We adopt the district court's reasoning regarding the statute and the application of the law to the facts. Obviously, "coal" should have the same meaning throughout the statute. The conflict arose not within the statute, but because of Amax's contracts. Those contracts tunneled under the statute and attempted to define "coal" as coal and excess moisture. See Costain, 1997 WL 605076 at *5 ("In this case, the statutory meaning of the phrase `ton of coal' differs from the meaning accorded . . . in the contracts . . . ."). Once Amax has sold coal and excess moisture for one price per ton, the only way to sort out the resultant slurry is to assess an artificial effective price for the coal absent the excess moisture. Thus, we affirm the district court's conclusion that, in order to apply the 4.4 percent BLET to coal and excess moisture sold for one price per ton, the IRS should employ the effective price approach.

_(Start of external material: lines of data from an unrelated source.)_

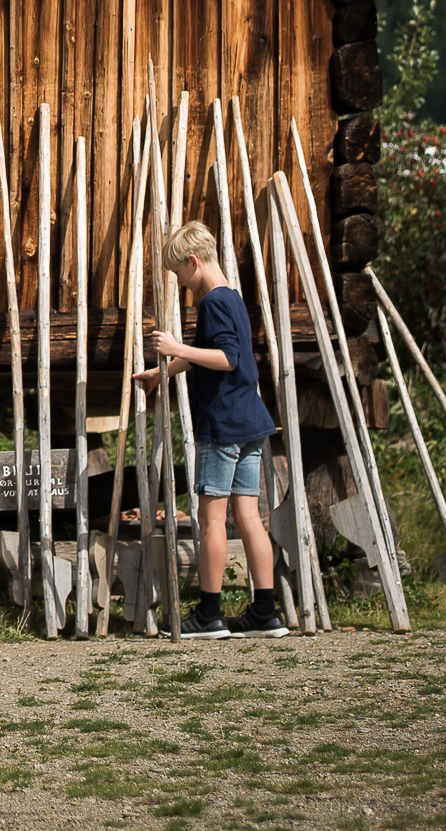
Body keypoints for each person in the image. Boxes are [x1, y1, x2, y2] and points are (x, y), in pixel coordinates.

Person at [137, 219, 289, 638]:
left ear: (193, 260)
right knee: (248, 516)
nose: (182, 284)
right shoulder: (232, 298)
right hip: (250, 422)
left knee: (211, 519)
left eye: (180, 274)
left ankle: (209, 614)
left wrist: (174, 346)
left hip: (222, 426)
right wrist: (163, 371)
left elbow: (227, 359)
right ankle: (265, 612)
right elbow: (216, 353)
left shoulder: (212, 302)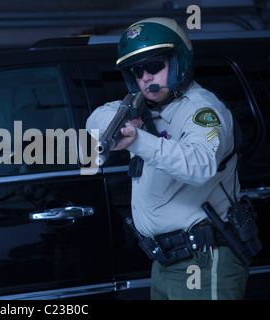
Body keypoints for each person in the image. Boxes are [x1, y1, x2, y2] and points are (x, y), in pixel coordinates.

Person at [86, 17, 249, 299]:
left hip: (202, 260)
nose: (146, 77)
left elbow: (199, 167)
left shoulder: (202, 110)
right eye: (137, 71)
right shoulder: (146, 108)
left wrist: (139, 140)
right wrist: (127, 122)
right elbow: (95, 119)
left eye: (154, 66)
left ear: (178, 62)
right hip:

The district court concluded as a matter of fact that Amax did not sell excess moisture separately from coal. This finding has the support of reason and evidence; Amax has not put forth any significant grounds upon which we could find it clearly erroneous. Nor does it really matter whether Amax sold coal under BTU or per ton contracts. The tax issue remains the same — to what price should the IRS apply the BLET. Therefore, it appears that the lower court properly interpreted the statute and properly applied the law to the facts.

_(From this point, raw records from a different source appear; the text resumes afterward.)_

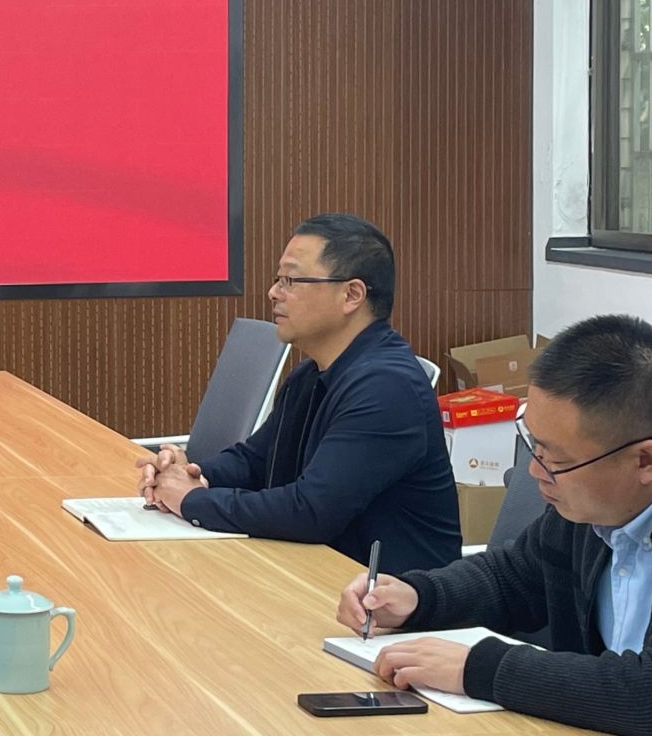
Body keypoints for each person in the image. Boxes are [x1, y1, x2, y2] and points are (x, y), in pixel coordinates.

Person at [335, 314, 652, 736]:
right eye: (533, 443)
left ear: (646, 460)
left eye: (556, 459)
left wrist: (480, 669)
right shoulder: (605, 500)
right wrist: (419, 598)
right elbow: (515, 577)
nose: (535, 470)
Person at [139, 213, 461, 572]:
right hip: (313, 572)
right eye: (278, 280)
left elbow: (311, 511)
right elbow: (255, 461)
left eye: (290, 280)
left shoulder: (387, 388)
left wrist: (192, 501)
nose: (274, 293)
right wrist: (190, 473)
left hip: (381, 595)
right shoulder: (311, 374)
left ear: (351, 295)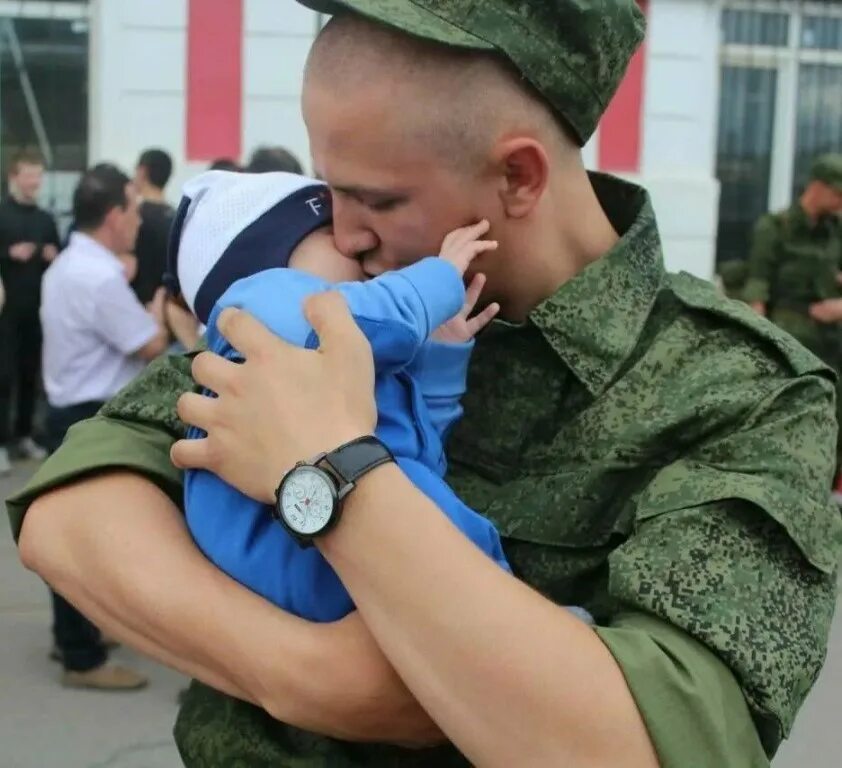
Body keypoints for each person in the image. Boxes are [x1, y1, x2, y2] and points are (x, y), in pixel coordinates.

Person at [8, 3, 841, 766]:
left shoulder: (745, 394)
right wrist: (317, 679)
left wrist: (327, 469)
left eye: (376, 199)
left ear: (518, 177)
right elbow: (71, 518)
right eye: (327, 187)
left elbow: (636, 746)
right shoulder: (333, 297)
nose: (339, 231)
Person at [172, 170, 517, 619]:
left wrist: (439, 356)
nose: (354, 245)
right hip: (297, 552)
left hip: (312, 561)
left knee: (433, 519)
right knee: (454, 542)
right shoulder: (259, 302)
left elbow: (413, 458)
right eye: (328, 233)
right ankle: (517, 627)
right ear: (271, 260)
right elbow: (364, 314)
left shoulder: (331, 362)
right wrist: (438, 278)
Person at [38, 163, 170, 690]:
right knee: (87, 538)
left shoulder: (69, 265)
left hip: (67, 411)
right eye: (134, 208)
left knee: (74, 530)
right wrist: (162, 309)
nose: (139, 218)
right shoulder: (98, 279)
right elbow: (149, 345)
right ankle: (81, 657)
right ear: (114, 215)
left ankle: (73, 633)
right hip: (90, 415)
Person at [744, 153, 842, 474]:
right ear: (817, 187)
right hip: (791, 331)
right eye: (838, 193)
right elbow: (757, 285)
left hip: (833, 334)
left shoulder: (836, 231)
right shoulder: (775, 227)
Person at [0, 149, 59, 473]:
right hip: (6, 312)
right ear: (14, 177)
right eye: (28, 174)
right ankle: (1, 442)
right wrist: (9, 254)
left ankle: (24, 435)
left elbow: (60, 254)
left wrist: (51, 253)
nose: (34, 181)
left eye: (38, 175)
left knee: (29, 375)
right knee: (3, 377)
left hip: (39, 310)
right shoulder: (2, 214)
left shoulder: (45, 219)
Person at [132, 148, 176, 305]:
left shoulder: (134, 218)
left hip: (140, 308)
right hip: (172, 308)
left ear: (142, 172)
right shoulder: (177, 217)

Finally, with regard to the amount of the judgment, both the IRS and Amax explain that the district court erred in ordering a refund of overpaid taxes with interest running from the date of the assessment. Amax had paid an assessed tax liability of $1,343,192 and interest of $352,917.58. The court ordered a refund of $276,399.01 of overpaid principal but did not order the IRS to refund the corresponding interest. Amax deserves a refund of that part of the interest attributable to the overpayment, namely $72,622.58. In addition, the parties both explain that the court erred by ordering interest from the date of the assessment. The court should have ordered interest from the date of the overpayment, January 21, 1993, as required by I.R.C. sec. 6611(b)(1). Thus, we must REMAND with instructions that the court issue a new judgment ordering the government to pay Amax a refund of $349,021.59 with interest from January 21, 1993. In all other respects, the judgment of the district court is AFFIRMED. Each side shall bear its own costs.